*Set exercise*: Rewrite the data below, replacing "number" with "count" and keeping everything else unchanged. Leave the pictures out of your version.

*Available records*:

** START **

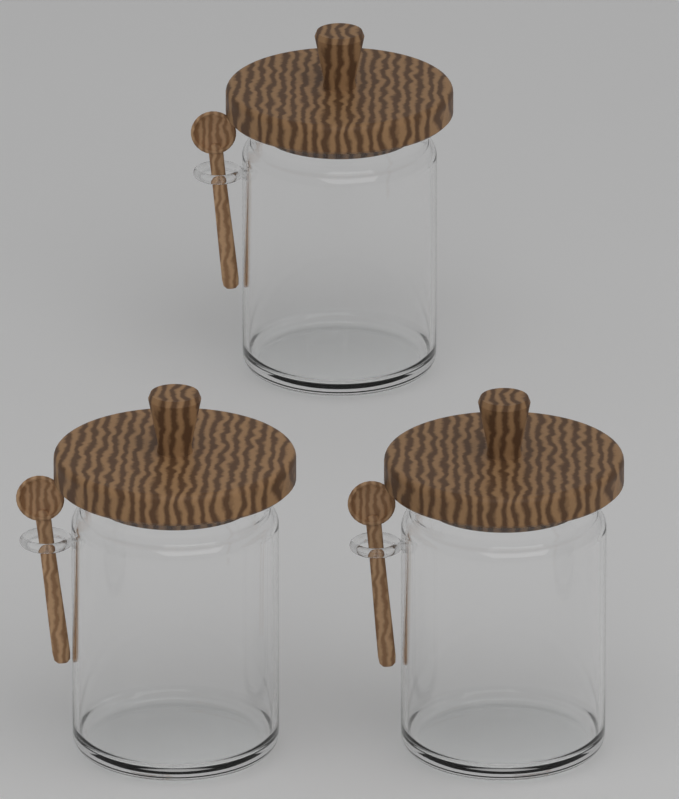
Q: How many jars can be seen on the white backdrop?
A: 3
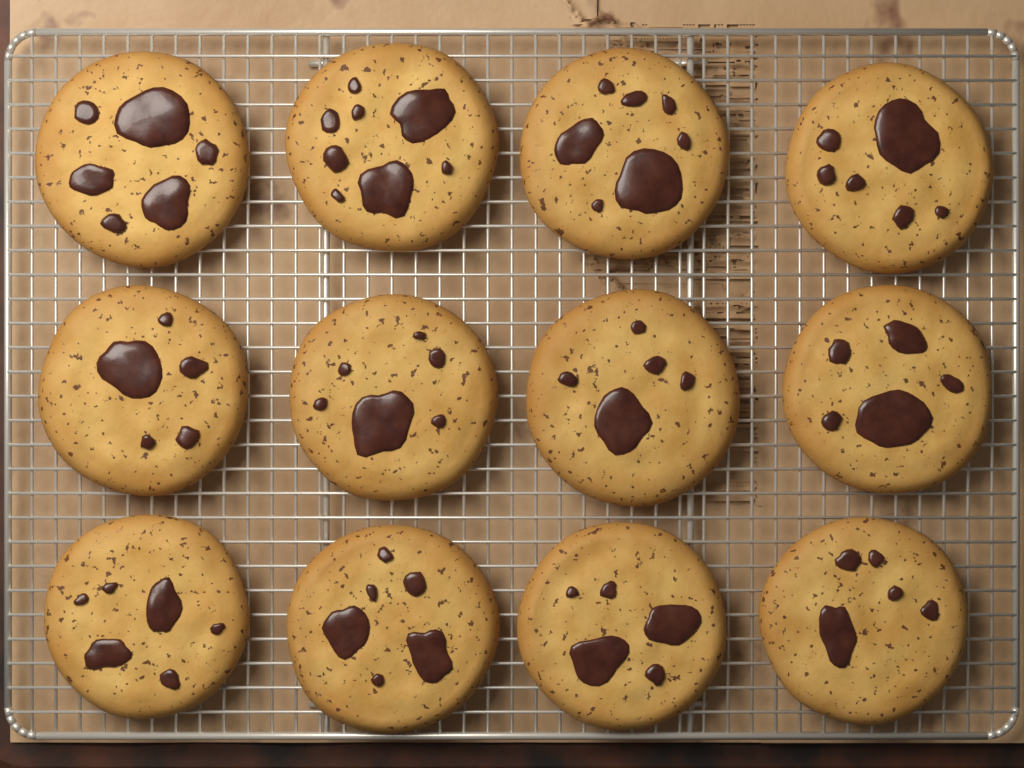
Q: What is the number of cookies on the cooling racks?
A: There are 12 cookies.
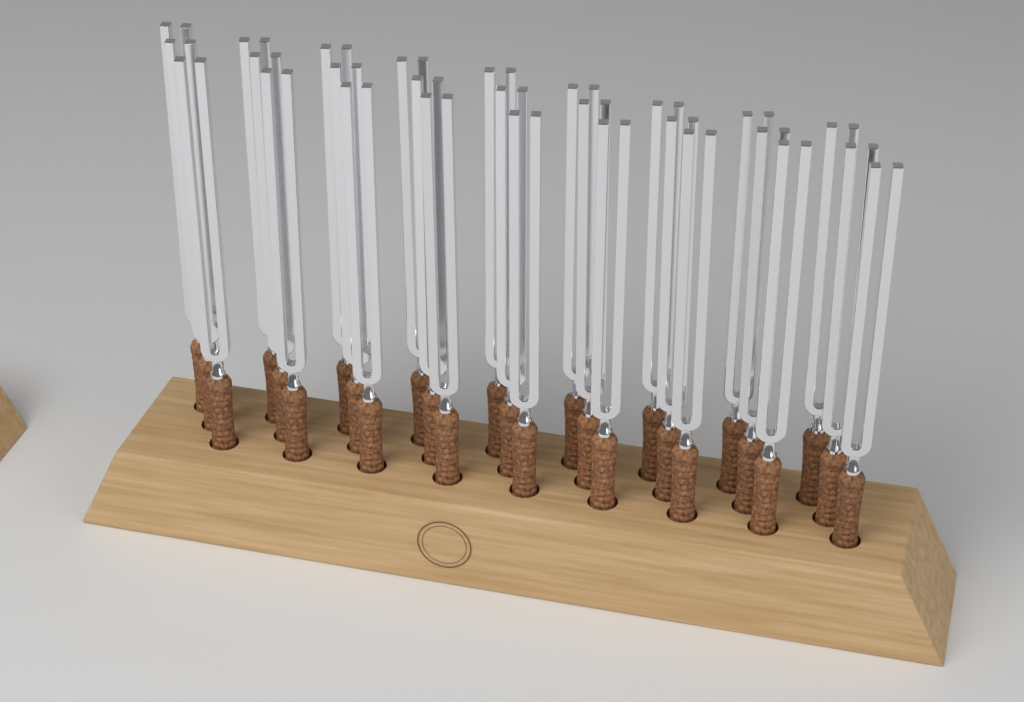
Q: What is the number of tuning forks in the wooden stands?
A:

** END **

*Exercise answer*:
Q: How many jars can be seen on the white backdrop?
A: 3
Q: What is the count of cookies on the cooling racks?
A: There are 12 cookies.
Q: What is the count of tuning forks in the wooden stands?
A:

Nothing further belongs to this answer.